Beijing postal service starts making small-scale loans

The sprawling savings arm of China’s monopoly postal service has begun making loans for the first time, a move intended to help it prepare for its transformation into the country’s fifth-largest bank.

After years of delay, officials say Beijing is close to launching reform of the Postal Savings and Remittance Bureau, which has more than 36,000 branches and held Rmb1,300bn ($162bn, ?134bn, GBP93bn) in deposits at the end of 2005.

“It should happen very soon,” an official at the China Banking Regulatory Commission said yesterday.

As part of preparations for its life as an independentbank, the CBRC hasgranted the postal savings bureau permission to offer small loans to rural customers on a trial basis. Most of the bureau’s income currently comes from long-standing deposits with the People’s Bank of China, the central bank, on which it earns favourable interest rates.

Since 2003, officials have forced the bureau to invest new deposits in the inter-bank bond market or long-term accounts with other financial institutions, as part of efforts to prepare it for a more commercial future, while banning it from lending business.

But Liu Mingkang, CBRC head, was quoted by local media last month as saying the bureau would be turned into a “community bank making small-scale loans”.

Some analysts believe the savings bureau is ill-prepared to take on lending business, since it has long been run as a cash-generating arm of the opaque State Post Bureau, also known as China Post.

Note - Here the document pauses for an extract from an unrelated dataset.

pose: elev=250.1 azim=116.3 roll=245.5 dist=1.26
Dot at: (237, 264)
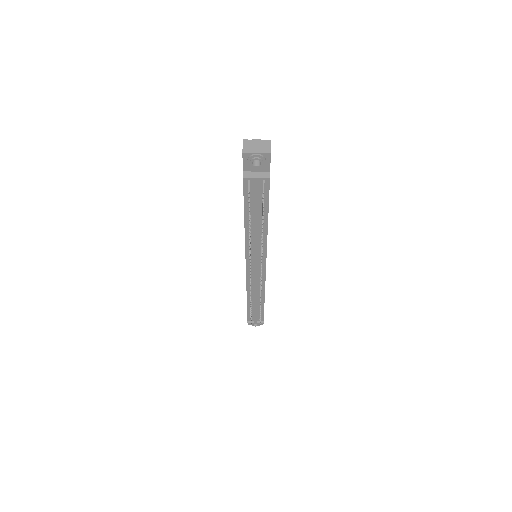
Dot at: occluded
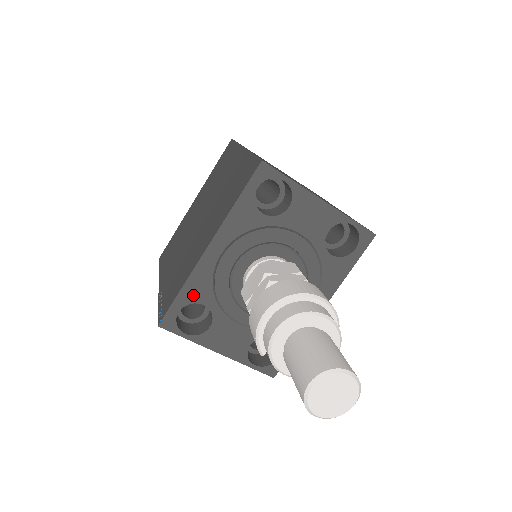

The terms of the savings system’s trials make clear that officials remain concerned about the risks of allowing it too free a hand. The bureau, which holds about 270m deposit accounts, is permitted to lend money only to existing rural customers in the three provinces of Fujian, Shaanxi and Hubei.

Each loan must be for less than Rmb100,000 and must not exceed 90 per cent of the value of time deposits a customer already holds with the bureau a requirement that makes it easy to meet its goal of “effectively controlling credit risk”.

While such limits mean the loans will beattractive only to customers with short-term cash-flow problems, they are intended to pave the way for more adventurous business in the future.

“We hope to cultivate a credit consciousness, strengthen the development of our staff, increase business income and improve the image of the enterprise,” Tao Liming, director-general of the savings bureau, said in a report posted on China Post’s website.

The trial lending would “win the trust and understanding of regulatory departments”, Mr Tao said.

He said lending in rural areas should also ease criticism of the bureau, blamed for sucking capital out of poorer rural regions.